For multi-resistant TB (MDR-TB), drug therapy should be commenced early, even before culture results are availed. The following drugs are prescribed according to strain susceptibility:
Pyrazinamide
Ethambutol
Cycloserine
Terizidone
Para-aminosalicylic acid
Rifabutin (substitute for rifampin)
A thioamide: Ethionamide, prothionamide
A fluoroquinolone: Ciprofloxacin, Levofloxacin, Ofloxacin
An aminoglycoside: Streptomycin, Capreomycin, Amikacin, kanamycin
A combination of 3-5 drugs is recommended. The treatment is continued for 18-24 months and patient should always be on DOT (CDC, 2013).
Treatment is way more costly than control especially for chronic diseases like TB. Therefore, educational efforts should be implemented for the general public, patients, and health care workers on how to prevent and contain the spread of TB. Of importance is to define what TB is and how the disease is spread to the general population. Most governments and the health organizations in the world has put in place educational materials that can be accessed by almost everyone and collaborations to fund and avail necessary support to ensure that educational needs of the people are satisfactorily met. According to WHO (2011), active TB patients should be taught on the need to adhere to the treatment regimen to prevent recurrence and spread to other people. Infection control measures are properly published to ensure that everyone is aware of their responsibility in preventing the spread of TB and increase of MDR-TB.

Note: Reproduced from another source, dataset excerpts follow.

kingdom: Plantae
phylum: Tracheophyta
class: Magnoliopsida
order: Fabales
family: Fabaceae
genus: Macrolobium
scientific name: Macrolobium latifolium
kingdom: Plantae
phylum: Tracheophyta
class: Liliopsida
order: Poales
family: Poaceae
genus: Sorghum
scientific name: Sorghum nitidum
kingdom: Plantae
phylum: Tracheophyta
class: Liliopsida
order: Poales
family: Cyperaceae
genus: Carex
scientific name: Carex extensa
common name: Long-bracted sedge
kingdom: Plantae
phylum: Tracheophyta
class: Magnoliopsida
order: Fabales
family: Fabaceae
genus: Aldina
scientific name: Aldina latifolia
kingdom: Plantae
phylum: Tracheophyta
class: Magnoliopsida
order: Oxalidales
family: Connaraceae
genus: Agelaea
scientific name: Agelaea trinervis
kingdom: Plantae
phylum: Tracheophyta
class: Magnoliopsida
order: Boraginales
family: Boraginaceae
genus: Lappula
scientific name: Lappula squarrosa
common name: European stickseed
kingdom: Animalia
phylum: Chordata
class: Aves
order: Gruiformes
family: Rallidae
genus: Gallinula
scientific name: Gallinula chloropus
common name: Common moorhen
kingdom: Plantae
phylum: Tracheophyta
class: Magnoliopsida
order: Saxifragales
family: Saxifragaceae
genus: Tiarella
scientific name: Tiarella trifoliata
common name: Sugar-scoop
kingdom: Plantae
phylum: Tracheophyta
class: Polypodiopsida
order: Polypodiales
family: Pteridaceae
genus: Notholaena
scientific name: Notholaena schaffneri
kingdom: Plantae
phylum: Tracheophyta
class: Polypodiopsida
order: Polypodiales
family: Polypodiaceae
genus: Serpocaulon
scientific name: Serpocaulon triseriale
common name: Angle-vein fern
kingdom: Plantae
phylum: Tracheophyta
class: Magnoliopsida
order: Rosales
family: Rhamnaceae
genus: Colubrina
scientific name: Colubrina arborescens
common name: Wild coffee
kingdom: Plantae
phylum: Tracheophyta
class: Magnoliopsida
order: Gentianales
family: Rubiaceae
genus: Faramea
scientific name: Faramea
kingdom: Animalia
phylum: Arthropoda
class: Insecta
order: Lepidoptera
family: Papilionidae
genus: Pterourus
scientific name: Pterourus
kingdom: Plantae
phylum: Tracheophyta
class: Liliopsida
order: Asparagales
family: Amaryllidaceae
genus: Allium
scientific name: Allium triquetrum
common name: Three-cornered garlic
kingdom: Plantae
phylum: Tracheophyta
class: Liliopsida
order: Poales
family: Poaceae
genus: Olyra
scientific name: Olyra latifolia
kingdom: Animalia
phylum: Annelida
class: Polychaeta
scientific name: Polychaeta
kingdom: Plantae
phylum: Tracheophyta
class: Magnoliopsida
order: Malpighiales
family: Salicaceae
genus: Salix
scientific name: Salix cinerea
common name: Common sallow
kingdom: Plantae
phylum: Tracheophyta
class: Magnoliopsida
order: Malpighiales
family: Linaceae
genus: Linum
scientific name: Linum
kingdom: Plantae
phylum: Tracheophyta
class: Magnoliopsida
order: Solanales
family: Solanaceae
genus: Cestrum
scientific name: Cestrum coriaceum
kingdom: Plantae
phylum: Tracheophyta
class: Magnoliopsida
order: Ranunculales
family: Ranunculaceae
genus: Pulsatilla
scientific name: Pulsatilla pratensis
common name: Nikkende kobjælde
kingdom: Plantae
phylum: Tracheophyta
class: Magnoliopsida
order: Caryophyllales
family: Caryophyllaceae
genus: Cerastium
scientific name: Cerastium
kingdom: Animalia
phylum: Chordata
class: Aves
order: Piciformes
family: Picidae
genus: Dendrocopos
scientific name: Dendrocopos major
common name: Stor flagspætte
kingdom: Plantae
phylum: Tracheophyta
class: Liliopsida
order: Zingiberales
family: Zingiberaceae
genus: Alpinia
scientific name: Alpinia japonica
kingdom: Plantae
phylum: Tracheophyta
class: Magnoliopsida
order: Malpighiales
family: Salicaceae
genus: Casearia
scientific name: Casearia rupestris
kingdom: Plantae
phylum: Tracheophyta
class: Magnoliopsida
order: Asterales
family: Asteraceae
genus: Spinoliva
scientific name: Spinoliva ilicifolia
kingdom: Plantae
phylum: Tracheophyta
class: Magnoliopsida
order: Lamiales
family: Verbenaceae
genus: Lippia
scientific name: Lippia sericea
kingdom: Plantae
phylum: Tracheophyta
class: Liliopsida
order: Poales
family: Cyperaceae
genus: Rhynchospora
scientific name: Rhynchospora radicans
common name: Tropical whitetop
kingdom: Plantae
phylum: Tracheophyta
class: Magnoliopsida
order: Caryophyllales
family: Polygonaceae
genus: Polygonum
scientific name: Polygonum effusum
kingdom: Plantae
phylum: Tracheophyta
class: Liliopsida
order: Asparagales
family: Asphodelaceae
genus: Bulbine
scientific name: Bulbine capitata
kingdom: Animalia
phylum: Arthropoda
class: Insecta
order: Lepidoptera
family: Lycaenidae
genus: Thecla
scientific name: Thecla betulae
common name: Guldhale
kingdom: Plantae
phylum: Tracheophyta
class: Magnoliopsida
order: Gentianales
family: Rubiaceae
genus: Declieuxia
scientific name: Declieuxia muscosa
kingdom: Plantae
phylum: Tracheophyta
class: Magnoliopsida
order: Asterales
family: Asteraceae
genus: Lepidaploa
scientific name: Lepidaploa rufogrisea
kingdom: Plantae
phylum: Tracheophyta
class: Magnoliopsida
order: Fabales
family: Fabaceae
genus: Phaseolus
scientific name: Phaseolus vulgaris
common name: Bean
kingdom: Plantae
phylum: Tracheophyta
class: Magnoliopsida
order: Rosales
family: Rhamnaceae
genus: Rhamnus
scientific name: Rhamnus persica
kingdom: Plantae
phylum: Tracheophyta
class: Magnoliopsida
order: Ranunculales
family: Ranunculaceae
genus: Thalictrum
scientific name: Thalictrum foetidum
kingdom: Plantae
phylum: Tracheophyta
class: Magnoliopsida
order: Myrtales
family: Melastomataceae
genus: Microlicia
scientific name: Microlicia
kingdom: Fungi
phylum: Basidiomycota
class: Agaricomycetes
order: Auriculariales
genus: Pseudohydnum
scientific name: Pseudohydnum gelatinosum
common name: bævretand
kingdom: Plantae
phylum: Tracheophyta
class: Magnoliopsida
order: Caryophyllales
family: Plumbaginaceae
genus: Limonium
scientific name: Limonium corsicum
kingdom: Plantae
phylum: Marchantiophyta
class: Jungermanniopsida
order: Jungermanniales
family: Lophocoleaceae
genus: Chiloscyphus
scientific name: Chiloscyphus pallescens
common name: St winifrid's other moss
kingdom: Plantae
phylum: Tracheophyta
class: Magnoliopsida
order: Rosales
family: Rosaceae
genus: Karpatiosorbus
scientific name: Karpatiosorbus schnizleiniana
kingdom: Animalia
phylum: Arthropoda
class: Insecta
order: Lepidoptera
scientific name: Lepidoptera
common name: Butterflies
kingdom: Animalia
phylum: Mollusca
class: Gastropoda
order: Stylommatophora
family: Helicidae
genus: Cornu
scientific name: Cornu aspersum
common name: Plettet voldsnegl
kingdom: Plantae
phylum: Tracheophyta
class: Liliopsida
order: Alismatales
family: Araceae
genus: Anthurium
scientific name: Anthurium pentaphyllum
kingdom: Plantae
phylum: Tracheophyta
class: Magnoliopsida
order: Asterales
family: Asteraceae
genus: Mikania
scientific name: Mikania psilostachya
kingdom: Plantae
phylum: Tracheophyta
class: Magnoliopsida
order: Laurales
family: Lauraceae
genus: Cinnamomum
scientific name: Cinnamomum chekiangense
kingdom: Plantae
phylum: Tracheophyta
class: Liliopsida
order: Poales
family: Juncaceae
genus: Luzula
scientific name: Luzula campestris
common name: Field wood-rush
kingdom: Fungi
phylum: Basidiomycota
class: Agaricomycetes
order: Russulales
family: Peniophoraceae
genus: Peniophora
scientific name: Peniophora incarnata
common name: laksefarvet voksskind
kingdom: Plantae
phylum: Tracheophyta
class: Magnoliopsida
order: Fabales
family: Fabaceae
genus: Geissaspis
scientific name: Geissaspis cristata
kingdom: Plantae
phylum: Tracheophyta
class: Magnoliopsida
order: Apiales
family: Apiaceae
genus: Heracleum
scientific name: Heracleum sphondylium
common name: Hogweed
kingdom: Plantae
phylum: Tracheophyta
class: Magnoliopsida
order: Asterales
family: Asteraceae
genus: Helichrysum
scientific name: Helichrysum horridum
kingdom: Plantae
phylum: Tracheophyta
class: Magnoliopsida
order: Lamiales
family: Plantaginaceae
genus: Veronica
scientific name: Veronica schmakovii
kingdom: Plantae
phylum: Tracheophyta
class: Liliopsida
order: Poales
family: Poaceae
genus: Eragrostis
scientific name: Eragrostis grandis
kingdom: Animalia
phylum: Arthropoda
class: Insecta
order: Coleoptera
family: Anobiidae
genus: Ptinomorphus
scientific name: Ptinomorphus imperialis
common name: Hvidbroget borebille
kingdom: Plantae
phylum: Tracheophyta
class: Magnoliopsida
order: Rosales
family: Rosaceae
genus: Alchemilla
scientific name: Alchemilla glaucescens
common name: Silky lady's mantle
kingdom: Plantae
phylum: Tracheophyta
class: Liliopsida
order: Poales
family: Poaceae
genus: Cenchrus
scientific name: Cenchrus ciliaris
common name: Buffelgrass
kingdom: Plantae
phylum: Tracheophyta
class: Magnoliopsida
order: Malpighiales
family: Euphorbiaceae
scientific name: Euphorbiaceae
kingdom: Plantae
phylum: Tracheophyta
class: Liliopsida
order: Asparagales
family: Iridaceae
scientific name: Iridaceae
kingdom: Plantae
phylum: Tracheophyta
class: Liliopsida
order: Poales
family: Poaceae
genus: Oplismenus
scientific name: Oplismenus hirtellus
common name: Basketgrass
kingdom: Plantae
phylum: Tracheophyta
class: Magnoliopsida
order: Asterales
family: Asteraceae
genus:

In conclusion, TB is a global menace which can be contained through personal responsibility in preventing new TB infections, worldwide collaboration in terms of control, financing and support. Prevention is the best strategy for containing TB burden though new technologies for diagnosis and treatment are discovered with intensified research.
References
Centers for Disease Control and Prevention (CDC). (2013). Guidelines for environmental infection control in health-care facilities: Recommendations of CDC and the Healthcare Infection Control Practices Advisory Committee (HICPAC). Atlanta, GA: Author.
Daniel, T.M. (2011). Hermann Brehmer and the origins of the tuberculosis sanatoria.
International Journal on TB & Lung Diseases. 15(2), 161-2.
Natarajan, K., Kundu, M., Sharma, P., & Basu, J. (2011). Innate immune responses to M.
Tuberculosis infection. Tuberculosis, 91(5), 427-31.
Schuenemann, V. J., Singh, P., Mendum, T. A., Krause-Kyora, B., Jäger, G., Bos, K. I., … & Krause, J. (2013). Genome-wide comparison of medieval and modern Mycobacterium leprae. Science, 341(6142), 179-83. doi: 10.1126/science.1238286.
World Health Organization (WHO). (2011). Guidelines for the programmatic management of drug Resistant tuberculosis: European Respiratory Journal, 38(3): 516-528.
Zumla, A., Raviglione, M., Hafner, R., & von Reyn, C. F. (2013). Tuberculosis. The New England Journal of Medicine, 368(8), 745-755.